Warren Buffett has always had a sweet spot in his heart for newspapers. Until he didn’t. In recent years, Buffet – once a paper boy, now a newspaper owner — has been quite vocal about the prospects of the industry. For instance in 2009 during a Berkshire Hathaway gathering in Omaha he told investors that the newspaper industry had the possibility of “unending losses” and that Berkshire would not buy most newspapers in the U.S. at any price.
Buffett, who owns the Buffalo News and has deep ties with the Washington Post, just cut another string of attachment to the industry: After nearly 40 years, Buffett said he is leaving the board of the Washington Post Co.
As my colleague Ben Berkowtiz reported, Buffett has been dialing back on his board commitments, choosing to devote more time to Berkshire Hathaway.
Buffet’s departure comes at the heels of another high-profile board member Melina Gates, who left the Washington Post board in November.

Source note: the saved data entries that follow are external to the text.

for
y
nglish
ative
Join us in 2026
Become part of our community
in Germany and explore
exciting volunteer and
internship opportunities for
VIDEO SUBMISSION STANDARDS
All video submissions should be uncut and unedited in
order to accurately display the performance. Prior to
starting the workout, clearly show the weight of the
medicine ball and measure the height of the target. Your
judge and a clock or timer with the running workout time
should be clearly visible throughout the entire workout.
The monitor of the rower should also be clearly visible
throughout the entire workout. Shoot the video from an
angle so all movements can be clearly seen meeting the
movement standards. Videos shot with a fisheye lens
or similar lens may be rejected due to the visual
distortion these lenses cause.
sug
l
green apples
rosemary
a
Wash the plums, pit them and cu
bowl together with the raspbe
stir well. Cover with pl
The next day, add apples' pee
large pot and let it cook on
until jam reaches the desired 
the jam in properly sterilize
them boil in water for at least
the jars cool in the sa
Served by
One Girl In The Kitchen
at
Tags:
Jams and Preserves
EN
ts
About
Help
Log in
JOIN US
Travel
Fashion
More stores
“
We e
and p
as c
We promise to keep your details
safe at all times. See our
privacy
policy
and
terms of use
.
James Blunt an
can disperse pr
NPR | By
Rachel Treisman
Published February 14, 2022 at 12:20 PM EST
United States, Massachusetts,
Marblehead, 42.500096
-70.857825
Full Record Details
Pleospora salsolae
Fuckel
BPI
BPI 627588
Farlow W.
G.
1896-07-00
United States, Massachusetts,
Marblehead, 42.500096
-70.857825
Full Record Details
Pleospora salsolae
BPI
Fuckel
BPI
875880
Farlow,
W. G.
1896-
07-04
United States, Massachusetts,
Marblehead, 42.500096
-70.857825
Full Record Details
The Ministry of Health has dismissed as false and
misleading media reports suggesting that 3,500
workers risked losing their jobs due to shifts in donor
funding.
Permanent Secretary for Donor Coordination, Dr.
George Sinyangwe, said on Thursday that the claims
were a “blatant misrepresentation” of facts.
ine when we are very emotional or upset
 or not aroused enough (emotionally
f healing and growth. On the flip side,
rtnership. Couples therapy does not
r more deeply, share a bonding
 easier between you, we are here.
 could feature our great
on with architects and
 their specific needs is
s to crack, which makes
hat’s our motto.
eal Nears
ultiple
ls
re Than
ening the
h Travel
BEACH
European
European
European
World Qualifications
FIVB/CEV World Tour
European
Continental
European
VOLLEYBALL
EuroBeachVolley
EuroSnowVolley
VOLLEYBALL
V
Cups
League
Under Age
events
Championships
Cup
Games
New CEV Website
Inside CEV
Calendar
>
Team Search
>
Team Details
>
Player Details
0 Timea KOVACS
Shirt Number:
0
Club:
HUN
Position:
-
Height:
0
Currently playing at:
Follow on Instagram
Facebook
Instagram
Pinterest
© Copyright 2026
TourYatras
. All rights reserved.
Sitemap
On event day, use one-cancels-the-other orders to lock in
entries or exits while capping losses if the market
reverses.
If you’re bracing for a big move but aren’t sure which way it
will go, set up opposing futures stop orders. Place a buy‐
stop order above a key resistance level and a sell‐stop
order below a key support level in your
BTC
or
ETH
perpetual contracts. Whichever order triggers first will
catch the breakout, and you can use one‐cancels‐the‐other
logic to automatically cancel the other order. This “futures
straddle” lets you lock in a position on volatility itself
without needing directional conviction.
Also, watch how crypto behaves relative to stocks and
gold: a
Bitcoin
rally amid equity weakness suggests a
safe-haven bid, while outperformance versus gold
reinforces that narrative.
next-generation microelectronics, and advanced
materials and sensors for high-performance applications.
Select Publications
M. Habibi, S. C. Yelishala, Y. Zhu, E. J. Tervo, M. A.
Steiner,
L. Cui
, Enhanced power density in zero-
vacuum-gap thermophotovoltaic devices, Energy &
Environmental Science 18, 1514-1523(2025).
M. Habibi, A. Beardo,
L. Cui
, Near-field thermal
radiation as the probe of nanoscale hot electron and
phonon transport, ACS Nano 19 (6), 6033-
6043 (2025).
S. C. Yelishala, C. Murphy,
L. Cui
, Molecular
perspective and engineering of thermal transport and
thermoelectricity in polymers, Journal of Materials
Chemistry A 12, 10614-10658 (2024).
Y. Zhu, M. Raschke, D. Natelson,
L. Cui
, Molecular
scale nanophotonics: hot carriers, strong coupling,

With the newspaper industry in decline — it has yet to enjoy the bounce-back in advertising enjoyed by other media like television — the Washington Post is suffering like its peers. Even worse, the company’s cash cow the Kaplan education division is in danger of getting hit by government rules that could impact the business.
While Buffett and Washington Post chief executive Donald Graham, whose family owns the Washington Post, said in a statement that Buffett will still be available to advise the education and media company, the lastest move has got to sting.